_WRITTEN TASK_:
Copy out every line of the material that contains the string "https". Case counts, so match uppercase and lowercase letters exactly.

_DATA IN THIS EXERCISE_:
------------------------------------------------------------------------
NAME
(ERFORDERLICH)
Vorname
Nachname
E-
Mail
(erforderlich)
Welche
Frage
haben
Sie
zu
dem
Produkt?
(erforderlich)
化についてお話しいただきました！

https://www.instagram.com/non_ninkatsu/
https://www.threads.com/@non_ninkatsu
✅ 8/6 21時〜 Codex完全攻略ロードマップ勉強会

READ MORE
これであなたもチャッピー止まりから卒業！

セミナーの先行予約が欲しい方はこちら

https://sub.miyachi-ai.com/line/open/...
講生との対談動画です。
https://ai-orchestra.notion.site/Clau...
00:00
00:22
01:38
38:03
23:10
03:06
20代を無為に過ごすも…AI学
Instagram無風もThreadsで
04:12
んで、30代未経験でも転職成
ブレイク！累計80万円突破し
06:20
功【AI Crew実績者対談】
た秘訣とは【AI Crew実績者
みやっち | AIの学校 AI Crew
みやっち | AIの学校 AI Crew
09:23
------------------------------------------------------------------------
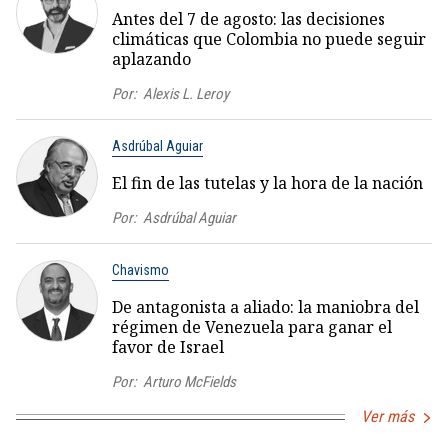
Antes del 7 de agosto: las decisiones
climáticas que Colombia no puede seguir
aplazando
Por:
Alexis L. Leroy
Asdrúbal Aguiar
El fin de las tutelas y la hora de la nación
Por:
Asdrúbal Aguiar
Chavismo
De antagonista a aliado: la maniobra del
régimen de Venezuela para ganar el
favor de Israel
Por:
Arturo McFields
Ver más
------------------------------------------------------------------------
_ANSWER SPACE_:
https://www.instagram.com/non_ninkatsu/
https://www.threads.com/@non_ninkatsu
https://sub.miyachi-ai.com/line/open/...
https://ai-orchestra.notion.site/Clau...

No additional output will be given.